Cancer research spans a wide spectrum from basic research in academia to post market monitoring of FDA approved therapies.

TRAC has been used successfully in cancer research including biomarker screening, signaling pathway mapping, inflammation research, monitoring the effects of gene silencing (RNAi), and many other more specific areas of investigation. TRAC can also be used to characterize the disease states and to examine how gene expression changes as the disease progresses.

Literature

Rautio J.J. et. al: TRAC in high-content gene expression analysis: applications in microbial population studies, process biotechnology and biomedical research. Expert Rev. Mol Diagn. 2008, 8(4), 379-385.

Metabolism

Numerous challenges face diabetes researchers. Energy metabolism disorders are complex multi-tissue and multigenic diseases. Research strategies often incorporate gene knockout/downs and different diet regimes and extended sampling over time. The tissues tested are muscle, adipose and liver. Large numbers of samples are the rule in these experimental designs. The scientist often compromises on the numbers of genes examined in the protocol because of labor and cost issues. The PlexPress value proposition for gene expression analysis enables researchers to better understand the mechanism of action of biological systems. This is done through broadening the experimental design to consider the impact of multiple changes of the biological state on expression behavior which can be done with precision and cost-effectively.

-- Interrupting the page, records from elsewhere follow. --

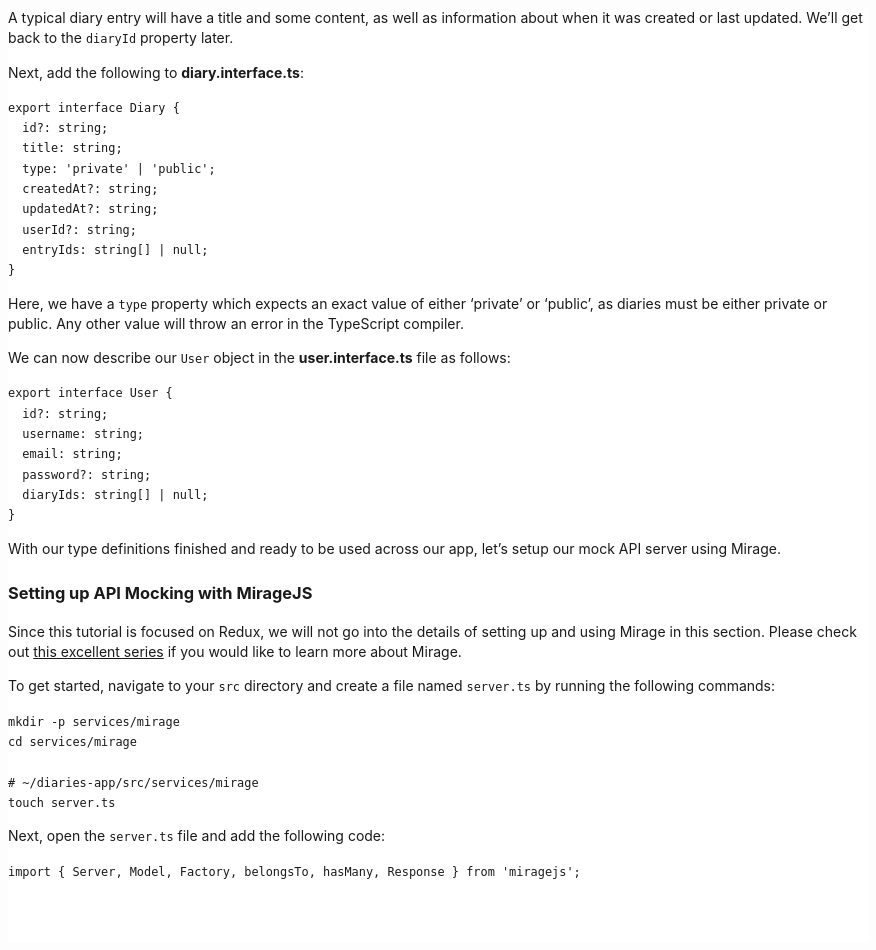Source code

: A typical diary entry will have a title and some content, as well as information about when it was created or last updated. We’ll get back to the `diaryId` property later.

Next, add the following to **diary.interface.ts**:

<pre><code class="language-ts">export interface Diary {
  id?: string;
  title: string;
  type: 'private' | 'public';
  createdAt?: string;
  updatedAt?: string;
  userId?: string;
  entryIds: string[] | null;
}
</code></pre>

Here, we have a `type` property which expects an exact value of either ‘private’ or ‘public’, as diaries must be either private or public. Any other value will throw an error in the TypeScript compiler.

We can now describe our `User` object in the **user.interface.ts** file as follows:

<pre><code class="language-ts">export interface User {
  id?: string;
  username: string;
  email: string;
  password?: string;
  diaryIds: string[] | null;
}
</code></pre>
   
With our type definitions finished and ready to be used across our app, let’s setup our mock API server using Mirage.

### Setting up API Mocking with MirageJS

Since this tutorial is focused on Redux, we will not go into the details of setting up and using Mirage in this section. Please check out [this excellent series](https://www.smashingmagazine.com/2020/04/miraje-js-models-associations/) if you would like to learn more about Mirage.

To get started, navigate to your `src` directory and create a file named `server.ts` by running the following commands:

<pre><code class="language-ts">mkdir -p services/mirage
cd services/mirage

# ~/diaries-app/src/services/mirage
touch server.ts
</code></pre>
    
Next, open the `server.ts` file and add the following code:

<div class="break-out">

<pre><code class="language-ts">import { Server, Model, Factory, belongsTo, hasMany, Response } from 'miragejs';
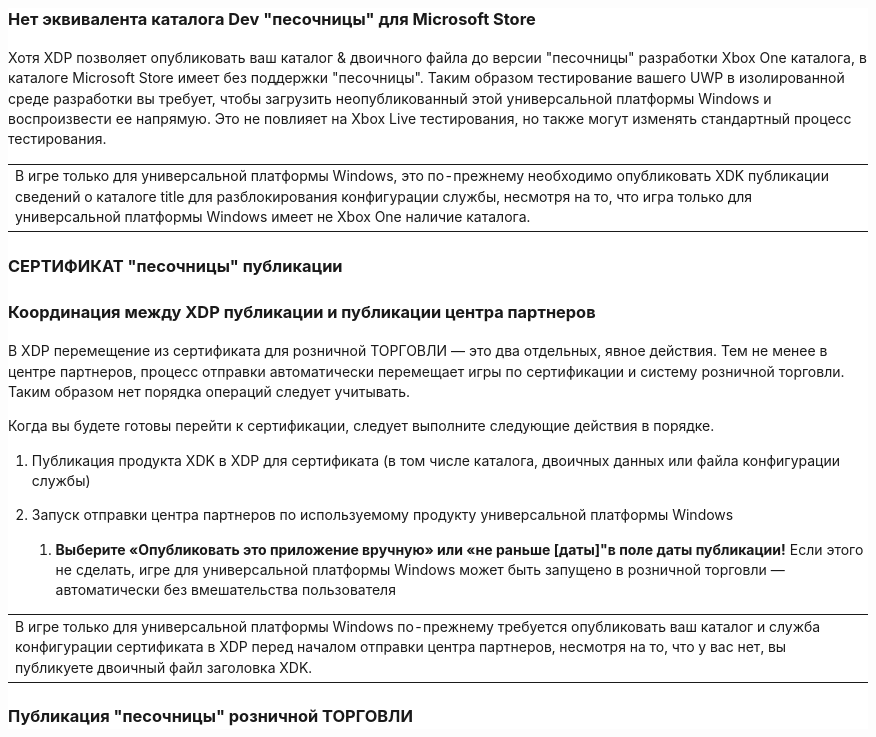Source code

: ### <a name="no-dev-sandbox-catalog-equivalent-for-microsoft-store"></a>Нет эквивалента каталога Dev "песочницы" для Microsoft Store

Хотя XDP позволяет опубликовать ваш каталог & двоичного файла до версии "песочницы" разработки Xbox One каталога, в каталоге Microsoft Store имеет без поддержки "песочницы". Таким образом тестирование вашего UWP в изолированной среде разработки вы требует, чтобы загрузить неопубликованный этой универсальной платформы Windows и воспроизвести ее напрямую. Это не повлияет на Xbox Live тестирования, но также могут изменять стандартный процесс тестирования.

<table>
  <tr>
    <td>
      В игре только для универсальной платформы Windows, это по-прежнему необходимо опубликовать XDK публикации сведений о каталоге title для разблокирования конфигурации службы, несмотря на то, что игра только для универсальной платформы Windows имеет не Xbox One наличие каталога.
    </td>
  </tr>
</table>

### <a name="cert-sandbox-publishing"></a>СЕРТИФИКАТ "песочницы" публикации

### <a name="coordination-between-xdp-publishing-and-partner-center-publishing"></a>Координация между XDP публикации и публикации центра партнеров

В XDP перемещение из сертификата для розничной ТОРГОВЛИ — это два отдельных, явное действия. Тем не менее в центре партнеров, процесс отправки автоматически перемещает игры по сертификации и систему розничной торговли. Таким образом нет порядка операций следует учитывать.

Когда вы будете готовы перейти к сертификации, следует выполните следующие действия в порядке.

1.  Публикация продукта XDK в XDP для сертификата (в том числе каталога, двоичных данных или файла конфигурации службы)

2.  Запуск отправки центра партнеров по используемому продукту универсальной платформы Windows

    1.  **Выберите «Опубликовать это приложение вручную» или «не раньше \[даты\]"в поле даты публикации!** Если этого не сделать, игре для универсальной платформы Windows может быть запущено в розничной торговли — автоматически без вмешательства пользователя

<table>
  <tr>
    <td>
      В игре только для универсальной платформы Windows по-прежнему требуется опубликовать ваш каталог и служба конфигурации сертификата в XDP перед началом отправки центра партнеров, несмотря на то, что у вас нет, вы публикуете двоичный файл заголовка XDK.
    </td>
  </tr>
</table>

### <a name="retail-sandbox-publishing"></a>Публикация "песочницы" розничной ТОРГОВЛИ
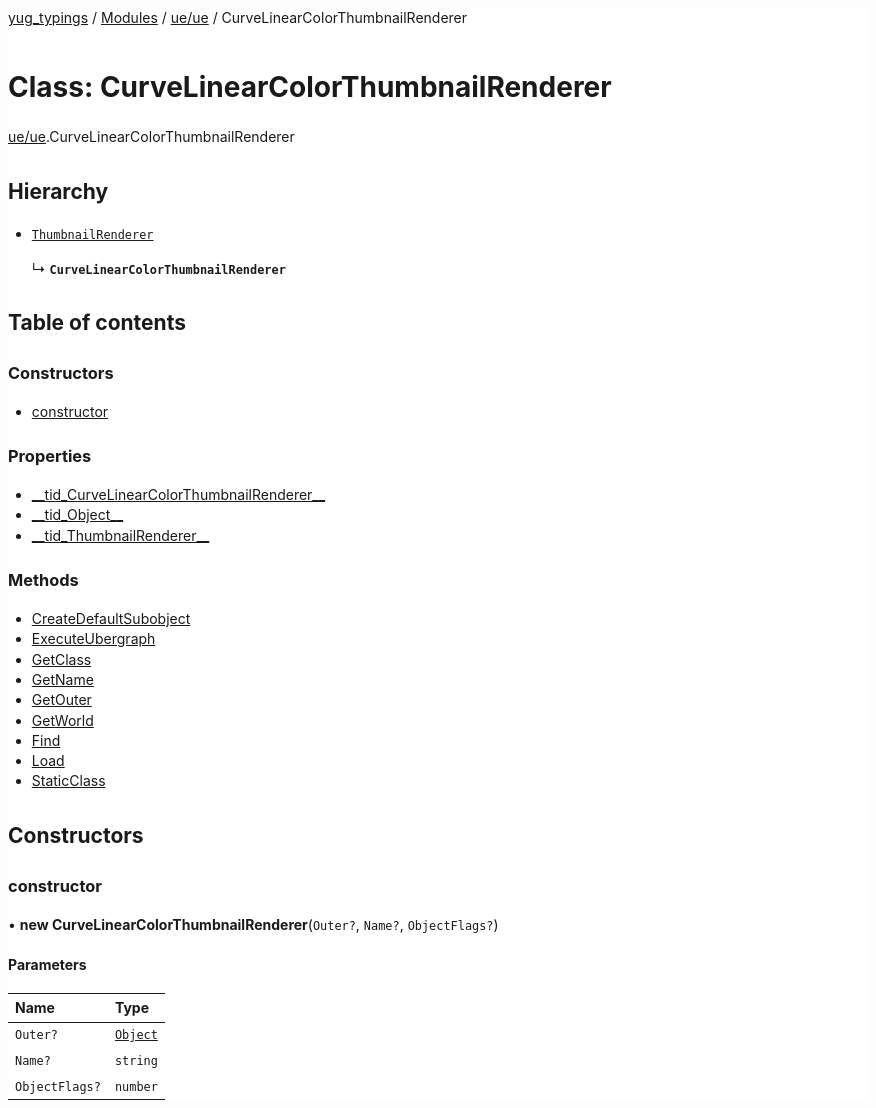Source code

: [yug_typings](../README.md) / [Modules](../modules.md) / [ue/ue](../modules/ue_ue.md) / CurveLinearColorThumbnailRenderer

# Class: CurveLinearColorThumbnailRenderer

[ue/ue](../modules/ue_ue.md).CurveLinearColorThumbnailRenderer

## Hierarchy

- [`ThumbnailRenderer`](ue_ue.ThumbnailRenderer.md)

  ↳ **`CurveLinearColorThumbnailRenderer`**

## Table of contents

### Constructors

- [constructor](ue_ue.CurveLinearColorThumbnailRenderer.md#constructor)

### Properties

- [\_\_tid\_CurveLinearColorThumbnailRenderer\_\_](ue_ue.CurveLinearColorThumbnailRenderer.md#__tid_curvelinearcolorthumbnailrenderer__)
- [\_\_tid\_Object\_\_](ue_ue.CurveLinearColorThumbnailRenderer.md#__tid_object__)
- [\_\_tid\_ThumbnailRenderer\_\_](ue_ue.CurveLinearColorThumbnailRenderer.md#__tid_thumbnailrenderer__)

### Methods

- [CreateDefaultSubobject](ue_ue.CurveLinearColorThumbnailRenderer.md#createdefaultsubobject)
- [ExecuteUbergraph](ue_ue.CurveLinearColorThumbnailRenderer.md#executeubergraph)
- [GetClass](ue_ue.CurveLinearColorThumbnailRenderer.md#getclass)
- [GetName](ue_ue.CurveLinearColorThumbnailRenderer.md#getname)
- [GetOuter](ue_ue.CurveLinearColorThumbnailRenderer.md#getouter)
- [GetWorld](ue_ue.CurveLinearColorThumbnailRenderer.md#getworld)
- [Find](ue_ue.CurveLinearColorThumbnailRenderer.md#find)
- [Load](ue_ue.CurveLinearColorThumbnailRenderer.md#load)
- [StaticClass](ue_ue.CurveLinearColorThumbnailRenderer.md#staticclass)

## Constructors

### constructor

• **new CurveLinearColorThumbnailRenderer**(`Outer?`, `Name?`, `ObjectFlags?`)

#### Parameters

| Name | Type |
| :------ | :------ |
| `Outer?` | [`Object`](ue_ue.Object.md) |
| `Name?` | `string` |
| `ObjectFlags?` | `number` |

An example of this approach is work done by Metabolex that was presented at the 2009 Society for Biomolecular Screening conference in Lille France. The result: a new biomarker, new hypothesis and a new target.

The study investigated the interactive impact of genes, diet, knock -outs, and tissue types on metabolic processes. TRAC enabled a 4 dimensional, 240 cluster (representing 240 biological states or conditions) experimental design generating 10,560 data points. Previously this experiment was not contemplated due to resource constraints, prohibitive cost and comparability issues across tests. With precise data from TRAC all normalized to a common reference, a candidate marker was observed by comparing just 2 of the 240 biological states created by the test design. The results led to a new lipogenesis MOA (mechanism of action) including a target for metabolism control. The information value delivered by the experiment exemplifies the primary benefit TRAC provides users - with testing done cost-effectively in 4 hours.